Vu la procédure suivante :
Procédure contentieuse antérieure :
M. A... B... a demandé au tribunal administratif de Nancy d'annuler la décision du 27 juin 2018 par laquelle la ministre du travail a confirmé la décision du 16 novembre 2017 par laquelle l'inspecteur du travail a autorisé la société Ocedis à le licencier.
Par un jugement n° 1802328 du 2 juillet 2019, le tribunal administratif de Nancy a rejeté sa demande.

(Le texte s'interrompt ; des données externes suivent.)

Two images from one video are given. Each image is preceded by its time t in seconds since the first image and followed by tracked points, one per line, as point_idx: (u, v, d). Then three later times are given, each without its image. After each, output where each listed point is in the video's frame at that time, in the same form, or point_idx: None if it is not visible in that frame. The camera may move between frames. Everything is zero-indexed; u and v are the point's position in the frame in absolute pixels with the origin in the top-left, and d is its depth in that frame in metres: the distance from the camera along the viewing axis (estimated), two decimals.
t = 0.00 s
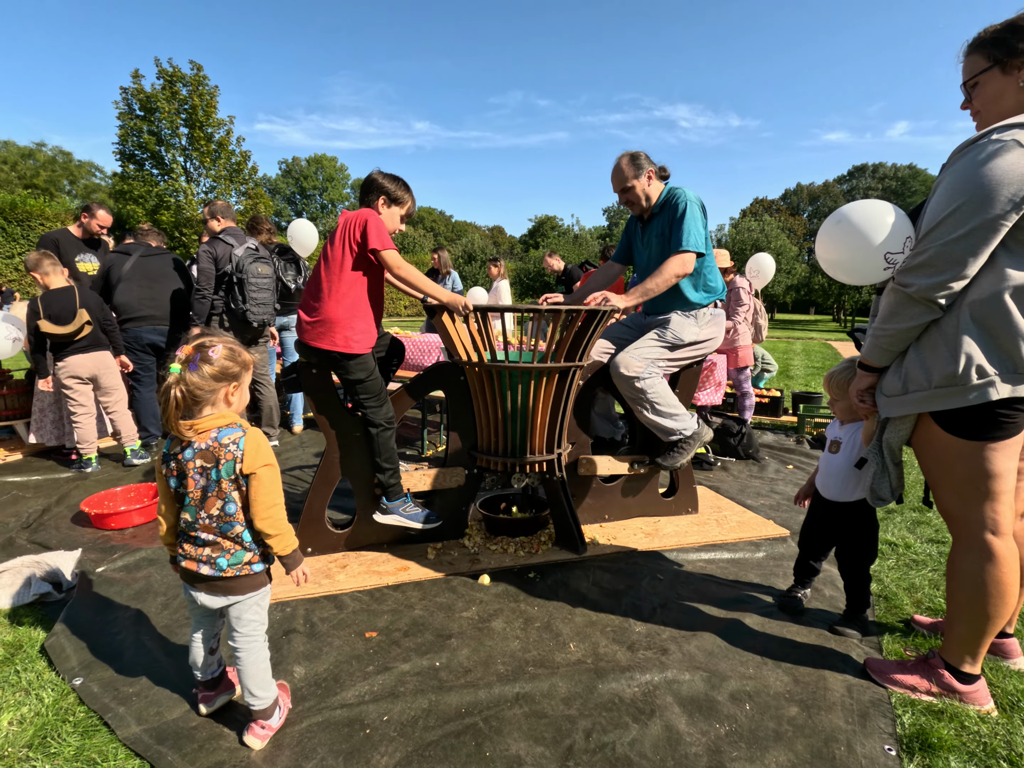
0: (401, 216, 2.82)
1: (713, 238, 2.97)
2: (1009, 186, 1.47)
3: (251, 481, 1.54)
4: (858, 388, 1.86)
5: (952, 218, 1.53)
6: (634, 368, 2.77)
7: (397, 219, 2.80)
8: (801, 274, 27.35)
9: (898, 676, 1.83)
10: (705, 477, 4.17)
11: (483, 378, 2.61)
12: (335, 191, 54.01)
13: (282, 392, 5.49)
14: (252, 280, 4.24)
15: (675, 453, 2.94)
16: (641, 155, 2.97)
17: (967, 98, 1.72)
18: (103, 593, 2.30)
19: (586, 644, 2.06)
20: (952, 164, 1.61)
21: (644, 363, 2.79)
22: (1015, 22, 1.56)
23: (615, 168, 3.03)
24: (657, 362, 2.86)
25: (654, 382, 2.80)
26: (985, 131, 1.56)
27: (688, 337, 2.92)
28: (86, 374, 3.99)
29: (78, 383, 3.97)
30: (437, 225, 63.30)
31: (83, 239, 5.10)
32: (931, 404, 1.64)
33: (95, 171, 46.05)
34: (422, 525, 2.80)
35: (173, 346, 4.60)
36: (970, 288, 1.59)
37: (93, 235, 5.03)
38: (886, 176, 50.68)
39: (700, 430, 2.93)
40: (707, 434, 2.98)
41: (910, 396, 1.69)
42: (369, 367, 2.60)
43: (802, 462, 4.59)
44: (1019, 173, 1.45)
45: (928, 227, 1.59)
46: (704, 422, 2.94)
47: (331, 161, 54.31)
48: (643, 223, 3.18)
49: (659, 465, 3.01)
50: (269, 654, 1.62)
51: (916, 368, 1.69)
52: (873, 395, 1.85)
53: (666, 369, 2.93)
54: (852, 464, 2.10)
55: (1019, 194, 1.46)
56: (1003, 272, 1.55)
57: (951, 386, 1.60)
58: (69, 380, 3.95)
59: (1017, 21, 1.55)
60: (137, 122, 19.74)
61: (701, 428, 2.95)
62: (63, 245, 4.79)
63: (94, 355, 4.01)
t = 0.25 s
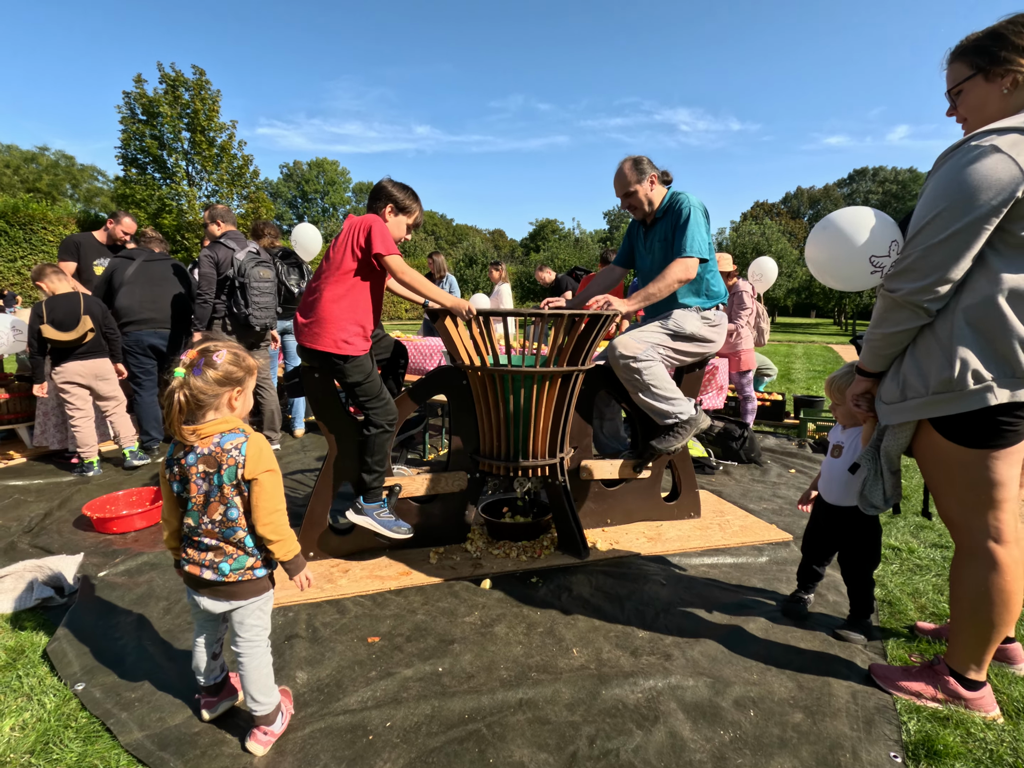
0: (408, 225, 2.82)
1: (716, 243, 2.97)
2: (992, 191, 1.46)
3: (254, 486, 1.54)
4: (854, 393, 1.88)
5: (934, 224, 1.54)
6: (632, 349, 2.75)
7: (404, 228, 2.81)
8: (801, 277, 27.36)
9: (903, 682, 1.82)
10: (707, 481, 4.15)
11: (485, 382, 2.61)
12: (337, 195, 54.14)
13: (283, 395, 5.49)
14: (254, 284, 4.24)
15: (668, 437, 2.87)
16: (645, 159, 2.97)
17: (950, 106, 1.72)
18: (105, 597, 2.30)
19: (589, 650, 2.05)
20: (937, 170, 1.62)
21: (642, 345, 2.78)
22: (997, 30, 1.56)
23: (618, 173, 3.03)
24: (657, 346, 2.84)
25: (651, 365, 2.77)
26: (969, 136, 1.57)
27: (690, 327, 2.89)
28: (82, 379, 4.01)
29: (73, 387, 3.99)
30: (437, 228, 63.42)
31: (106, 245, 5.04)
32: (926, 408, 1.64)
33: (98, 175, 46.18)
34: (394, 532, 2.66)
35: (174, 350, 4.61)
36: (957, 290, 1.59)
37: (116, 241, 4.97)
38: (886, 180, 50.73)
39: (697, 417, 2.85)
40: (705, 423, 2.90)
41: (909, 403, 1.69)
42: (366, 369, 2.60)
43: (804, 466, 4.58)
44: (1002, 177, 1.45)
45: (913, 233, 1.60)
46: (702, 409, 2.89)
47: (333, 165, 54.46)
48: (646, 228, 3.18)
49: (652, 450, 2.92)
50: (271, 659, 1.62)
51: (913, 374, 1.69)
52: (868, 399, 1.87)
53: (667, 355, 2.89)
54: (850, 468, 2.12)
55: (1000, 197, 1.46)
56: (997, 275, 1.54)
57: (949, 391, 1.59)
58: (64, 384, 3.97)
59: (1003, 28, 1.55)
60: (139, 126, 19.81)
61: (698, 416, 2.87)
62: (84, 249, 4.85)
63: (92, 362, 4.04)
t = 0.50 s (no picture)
0: (407, 227, 2.83)
1: (716, 248, 2.97)
2: (964, 200, 1.46)
3: (249, 491, 1.54)
4: (846, 399, 1.89)
5: (907, 236, 1.56)
6: (633, 335, 2.73)
7: (403, 231, 2.81)
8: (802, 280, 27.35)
9: (905, 689, 1.81)
10: (708, 484, 4.14)
11: (484, 386, 2.61)
12: (337, 198, 54.25)
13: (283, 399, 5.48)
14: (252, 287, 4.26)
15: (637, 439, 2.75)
16: (646, 163, 2.97)
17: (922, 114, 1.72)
18: (102, 601, 2.29)
19: (587, 655, 2.04)
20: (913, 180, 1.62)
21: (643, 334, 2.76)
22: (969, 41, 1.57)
23: (619, 176, 3.03)
24: (659, 338, 2.81)
25: (647, 356, 2.75)
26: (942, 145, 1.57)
27: (692, 322, 2.89)
28: (83, 383, 3.97)
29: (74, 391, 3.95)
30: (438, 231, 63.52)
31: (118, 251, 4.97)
32: (914, 415, 1.64)
33: (99, 179, 46.28)
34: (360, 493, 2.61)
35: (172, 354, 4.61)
36: (941, 297, 1.59)
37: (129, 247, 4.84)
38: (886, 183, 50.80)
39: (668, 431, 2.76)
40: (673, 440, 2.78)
41: (900, 410, 1.69)
42: (370, 357, 2.68)
43: (804, 470, 4.57)
44: (972, 186, 1.45)
45: (889, 244, 1.62)
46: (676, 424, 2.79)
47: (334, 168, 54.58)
48: (646, 231, 3.18)
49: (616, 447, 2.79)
50: (268, 665, 1.61)
51: (902, 381, 1.69)
52: (860, 406, 1.88)
53: (668, 347, 2.86)
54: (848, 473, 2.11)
55: (968, 207, 1.46)
56: (978, 280, 1.52)
57: (937, 397, 1.59)
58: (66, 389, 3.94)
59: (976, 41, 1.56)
60: (141, 129, 19.86)
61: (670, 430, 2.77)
62: (95, 251, 4.87)
63: (94, 366, 4.00)
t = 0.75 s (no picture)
0: (406, 233, 2.83)
1: (713, 249, 2.97)
2: (943, 197, 1.47)
3: (247, 494, 1.53)
4: (829, 393, 1.88)
5: (892, 231, 1.56)
6: (628, 359, 2.74)
7: (401, 236, 2.81)
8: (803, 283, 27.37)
9: (896, 691, 1.79)
10: (709, 487, 4.13)
11: (484, 388, 2.61)
12: (339, 201, 54.37)
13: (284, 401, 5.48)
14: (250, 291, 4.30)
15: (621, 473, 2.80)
16: (642, 166, 2.97)
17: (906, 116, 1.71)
18: (101, 604, 2.29)
19: (587, 658, 2.03)
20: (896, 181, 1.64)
21: (640, 356, 2.77)
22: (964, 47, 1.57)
23: (617, 179, 3.03)
24: (654, 360, 2.83)
25: (640, 385, 2.78)
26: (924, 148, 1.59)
27: (689, 335, 2.91)
28: (93, 388, 3.96)
29: (84, 395, 3.94)
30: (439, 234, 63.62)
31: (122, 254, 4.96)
32: (895, 408, 1.60)
33: (101, 182, 46.39)
34: (384, 465, 2.64)
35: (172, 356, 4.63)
36: (925, 292, 1.57)
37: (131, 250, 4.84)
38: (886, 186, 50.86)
39: (651, 464, 2.86)
40: (656, 471, 2.90)
41: (881, 403, 1.64)
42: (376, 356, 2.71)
43: (805, 472, 4.56)
44: (951, 183, 1.46)
45: (874, 240, 1.62)
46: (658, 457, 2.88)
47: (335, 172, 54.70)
48: (643, 234, 3.18)
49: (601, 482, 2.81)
50: (266, 668, 1.60)
51: (885, 374, 1.64)
52: (841, 399, 1.87)
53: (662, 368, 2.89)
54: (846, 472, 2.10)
55: (950, 202, 1.47)
56: (964, 271, 1.51)
57: (922, 387, 1.54)
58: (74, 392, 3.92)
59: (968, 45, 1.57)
60: (143, 132, 19.92)
61: (653, 464, 2.88)
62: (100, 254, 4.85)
63: (104, 371, 4.01)
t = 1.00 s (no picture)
0: (406, 238, 2.84)
1: (712, 251, 2.97)
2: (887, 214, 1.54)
3: (248, 497, 1.54)
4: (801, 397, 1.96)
5: (843, 247, 1.63)
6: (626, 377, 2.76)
7: (400, 241, 2.82)
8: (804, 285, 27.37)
9: (727, 634, 2.00)
10: (709, 490, 4.13)
11: (484, 392, 2.62)
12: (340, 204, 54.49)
13: (285, 404, 5.49)
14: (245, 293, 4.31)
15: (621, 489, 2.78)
16: (640, 170, 2.99)
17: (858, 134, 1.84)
18: (102, 608, 2.29)
19: (588, 662, 2.03)
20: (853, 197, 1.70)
21: (638, 372, 2.79)
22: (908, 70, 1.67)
23: (614, 183, 3.04)
24: (652, 374, 2.84)
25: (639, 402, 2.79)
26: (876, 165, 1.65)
27: (687, 348, 2.92)
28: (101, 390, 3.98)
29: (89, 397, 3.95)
30: (440, 237, 63.72)
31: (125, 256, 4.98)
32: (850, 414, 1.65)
33: (103, 185, 46.54)
34: (400, 461, 2.69)
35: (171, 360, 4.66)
36: (880, 303, 1.62)
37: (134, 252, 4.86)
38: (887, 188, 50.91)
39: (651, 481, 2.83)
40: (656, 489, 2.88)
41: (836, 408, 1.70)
42: (381, 351, 2.71)
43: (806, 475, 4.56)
44: (893, 200, 1.52)
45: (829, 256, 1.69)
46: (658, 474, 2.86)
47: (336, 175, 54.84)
48: (642, 237, 3.19)
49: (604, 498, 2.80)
50: (266, 672, 1.60)
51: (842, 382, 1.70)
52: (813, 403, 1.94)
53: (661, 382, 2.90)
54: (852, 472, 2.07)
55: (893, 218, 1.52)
56: (913, 281, 1.56)
57: (872, 393, 1.59)
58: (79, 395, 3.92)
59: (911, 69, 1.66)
60: (145, 136, 20.00)
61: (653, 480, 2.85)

Procédure devant la cour :
Par une requête, enregistrée le 29 juillet 2019, M. A... B..., représenté par la SCP Jacquotot Perrot, demande à la cour :
1°) d'annuler le jugement du tribunal administratif de Nancy du 2 juillet 2019 ;
2°) d'annuler la décision de l'inspecteur du travail du 16 novembre 2017 portant autorisation de son licenciement pour motif disciplinaire ;
3°) de mettre à la charge de l'Etat la somme de 1 500 euros à verser à son conseil en application des dispositions de l'article L.761-1 du code de justice administrative et de l'article 37 de la loi du 10 juillet 1991.
Il soutient que :
- la décision de l'inspecteur du travail méconnait l'article L.1232-3 du code du travail dès lors que celui-ci a retenu le second grief qui n'a pas été évoqué lors de l'entretien préalable ;
- le premier grief retenu par l'autorité administrative n'est pas d'une gravité suffisante pour autoriser un licenciement ;
-les agissements de harcèlement moral dont il a été victime constituent une circonstance atténuante au profit du salarié.
Par un mémoire en défense, enregistré le 15 avril 2020, la société Ocedis, représentée par Me D..., conclut au rejet de la requête et à ce que M. B... lui verse la somme de 2 000 euros au titre de l'article L. 761-1 du code de justice administrative.
Par un mémoire en défense, enregistré le 24 avril 2020, la ministre du travail conclut au rejet de la requête.
Elle soutient que les moyens ne sont pas fondés.
M. B... a été admis au bénéfice de l'aide juridictionnelle partielle par décision du 19 septembre 2019.
Vu les autres pièces du dossier.
Vu :
- le code du travail ;
- le code de justice administrative.
Les parties ont été régulièrement averties du jour de l'audience.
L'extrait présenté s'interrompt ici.